- 20 May 10
The gaming brand with plenty of eastern promise comes to the big screen
If Jerry Bruckheimer and Disney can manage to spin a blockbuster movie franchise out of one of the less thrilling Disneyland theme park rides, surely Prince of Persia, a gigantic gaming brand with a killer narrative hook, is a no-brainer. Hmmm. Perhaps. Prince of Persia may hold plenty of eastern promise but we’ve all seen gaming franchises venture through the movieverse before – Mortal Kombat with Kylie Minogue anyone? – only to lose all of their bonus lives.

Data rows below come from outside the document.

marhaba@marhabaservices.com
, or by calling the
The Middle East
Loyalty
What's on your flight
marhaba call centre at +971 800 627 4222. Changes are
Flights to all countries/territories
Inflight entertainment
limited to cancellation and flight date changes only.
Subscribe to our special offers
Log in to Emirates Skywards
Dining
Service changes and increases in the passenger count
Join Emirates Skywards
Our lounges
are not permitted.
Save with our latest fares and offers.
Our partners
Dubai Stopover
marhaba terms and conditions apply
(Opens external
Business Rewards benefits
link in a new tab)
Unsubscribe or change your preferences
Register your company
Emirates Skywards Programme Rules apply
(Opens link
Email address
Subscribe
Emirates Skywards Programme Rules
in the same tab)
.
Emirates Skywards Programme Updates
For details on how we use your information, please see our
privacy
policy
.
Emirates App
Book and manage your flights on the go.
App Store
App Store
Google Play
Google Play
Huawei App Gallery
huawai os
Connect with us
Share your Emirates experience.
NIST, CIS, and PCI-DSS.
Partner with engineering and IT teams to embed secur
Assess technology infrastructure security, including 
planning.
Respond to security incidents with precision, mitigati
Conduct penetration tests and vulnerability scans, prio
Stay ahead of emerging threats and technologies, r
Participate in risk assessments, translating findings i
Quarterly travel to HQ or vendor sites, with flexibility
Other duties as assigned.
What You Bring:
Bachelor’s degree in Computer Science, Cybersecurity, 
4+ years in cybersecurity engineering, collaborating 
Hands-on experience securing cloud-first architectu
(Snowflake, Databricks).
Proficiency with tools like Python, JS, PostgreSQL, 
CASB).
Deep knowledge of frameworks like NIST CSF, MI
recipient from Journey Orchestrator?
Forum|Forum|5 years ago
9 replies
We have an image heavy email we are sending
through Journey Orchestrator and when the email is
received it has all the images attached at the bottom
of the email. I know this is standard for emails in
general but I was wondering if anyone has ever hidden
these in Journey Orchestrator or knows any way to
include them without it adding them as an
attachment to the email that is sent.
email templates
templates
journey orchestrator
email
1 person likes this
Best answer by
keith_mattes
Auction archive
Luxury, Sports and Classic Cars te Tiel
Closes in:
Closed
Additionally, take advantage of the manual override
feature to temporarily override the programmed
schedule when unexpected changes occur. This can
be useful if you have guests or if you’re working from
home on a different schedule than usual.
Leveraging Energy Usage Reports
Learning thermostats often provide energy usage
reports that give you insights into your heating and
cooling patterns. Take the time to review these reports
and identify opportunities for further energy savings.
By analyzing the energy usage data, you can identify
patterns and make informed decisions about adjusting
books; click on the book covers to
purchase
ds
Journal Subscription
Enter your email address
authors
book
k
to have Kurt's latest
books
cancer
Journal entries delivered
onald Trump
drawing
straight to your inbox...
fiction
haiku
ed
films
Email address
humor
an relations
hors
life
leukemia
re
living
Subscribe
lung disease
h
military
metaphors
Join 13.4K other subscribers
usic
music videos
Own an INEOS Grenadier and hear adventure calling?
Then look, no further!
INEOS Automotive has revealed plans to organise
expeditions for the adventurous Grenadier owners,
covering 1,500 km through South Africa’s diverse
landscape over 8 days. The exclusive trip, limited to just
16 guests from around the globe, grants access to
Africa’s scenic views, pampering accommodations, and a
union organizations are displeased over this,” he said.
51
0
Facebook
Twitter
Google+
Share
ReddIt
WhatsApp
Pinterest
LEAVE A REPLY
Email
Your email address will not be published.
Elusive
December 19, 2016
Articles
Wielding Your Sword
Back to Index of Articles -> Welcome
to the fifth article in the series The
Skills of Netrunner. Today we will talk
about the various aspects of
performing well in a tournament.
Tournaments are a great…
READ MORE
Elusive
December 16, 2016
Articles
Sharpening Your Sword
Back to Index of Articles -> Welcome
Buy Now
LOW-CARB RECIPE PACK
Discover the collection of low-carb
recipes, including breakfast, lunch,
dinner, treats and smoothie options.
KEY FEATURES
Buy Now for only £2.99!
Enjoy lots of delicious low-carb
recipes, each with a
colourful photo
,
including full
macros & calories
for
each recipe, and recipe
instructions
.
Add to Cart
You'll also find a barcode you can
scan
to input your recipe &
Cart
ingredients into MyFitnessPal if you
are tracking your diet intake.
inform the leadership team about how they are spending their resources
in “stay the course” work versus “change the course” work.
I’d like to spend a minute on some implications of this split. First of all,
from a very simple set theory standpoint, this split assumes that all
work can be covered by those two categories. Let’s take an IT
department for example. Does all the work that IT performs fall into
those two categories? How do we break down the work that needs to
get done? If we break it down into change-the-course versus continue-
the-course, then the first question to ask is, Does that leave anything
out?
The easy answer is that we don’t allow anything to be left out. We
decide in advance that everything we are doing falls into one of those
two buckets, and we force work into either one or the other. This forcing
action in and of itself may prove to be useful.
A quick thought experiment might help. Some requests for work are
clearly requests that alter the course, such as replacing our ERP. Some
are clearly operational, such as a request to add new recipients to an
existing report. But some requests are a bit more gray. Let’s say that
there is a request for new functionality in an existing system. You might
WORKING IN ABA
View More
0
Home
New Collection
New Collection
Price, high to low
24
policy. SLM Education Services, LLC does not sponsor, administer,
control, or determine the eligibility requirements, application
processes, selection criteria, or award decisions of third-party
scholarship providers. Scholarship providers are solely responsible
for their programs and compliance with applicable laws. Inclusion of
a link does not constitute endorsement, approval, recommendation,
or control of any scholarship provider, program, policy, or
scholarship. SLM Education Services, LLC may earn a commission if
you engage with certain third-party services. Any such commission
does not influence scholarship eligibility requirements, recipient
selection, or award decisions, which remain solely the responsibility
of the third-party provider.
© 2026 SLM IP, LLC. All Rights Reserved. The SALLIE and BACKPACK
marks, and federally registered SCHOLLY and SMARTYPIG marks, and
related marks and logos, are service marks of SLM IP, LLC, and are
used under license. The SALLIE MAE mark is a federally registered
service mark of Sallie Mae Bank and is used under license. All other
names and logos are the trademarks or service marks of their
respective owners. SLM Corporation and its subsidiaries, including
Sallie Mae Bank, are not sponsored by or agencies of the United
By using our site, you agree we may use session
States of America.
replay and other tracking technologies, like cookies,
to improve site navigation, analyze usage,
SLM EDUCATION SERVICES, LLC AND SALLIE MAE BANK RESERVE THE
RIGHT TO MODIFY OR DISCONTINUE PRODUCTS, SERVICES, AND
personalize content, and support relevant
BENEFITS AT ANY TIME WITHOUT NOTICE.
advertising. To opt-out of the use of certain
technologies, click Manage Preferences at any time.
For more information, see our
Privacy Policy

Fortunately, Prince Of Persia takes no chances with the material. Indeed, the film sticks so rigidly to the Pirates Of The Caribbean template, they’ve even drafted in Alfred Molina to play a faux-Jack Sparrow; the actor, is, it transpires, more than capable of plugging up a Johnny Depp sized hole even if he lacks equivalent box office clout.
Mr. Molina’s performance is emblematic of an enterprise that imitates POTC while greatly improving the original. For one thing, POP:SOT (as we’re calling it) has a clearly defined protagonist in Jake Gyllenhaal’s titular hero; for another, it has an actual plot between its random swashbuckling set-pieces.
Mr. Gyllenhaal plays Dastan, a high octane warrior who was adopted as an orphaned child by the benevolent King Sharaman (Ronald Pickup) and raised with two princes, Tus (Richard Coyle) and Garsiv (Toby Kebbell). On the advice of the ruling monarch’s brother Nizam (Ben Kingsley), the siblings and their armies lay siege to a city called Alamut where it is believed are hidden weapons of mass destruction.
Don’t get overly concerned; this is all the political allegory you’re getting. The action soon shifts to courtly political intrigue, squabbling over a fabled magic dagger and a bickering will-they, won’t-they romantic subplot featuring our hero and Ms. Gemma Arterton; the latter walks away with the picture.
It helps that the entire cast have plumped for estuary accents, thus lending the most elaborate battle sequences the air of a genuine post-closing time brawl. It helps too that Mr. Gyllenhaal, channelling Douglas Fairbanks Jr. and Errol Flynn, makes for a surprisingly robust action star.
Director Mike Newell musters a decent enough pace and, more commendably, keeps the running time under two hours. Gore Verbinski might like to make a note of that with POTC4 sails around.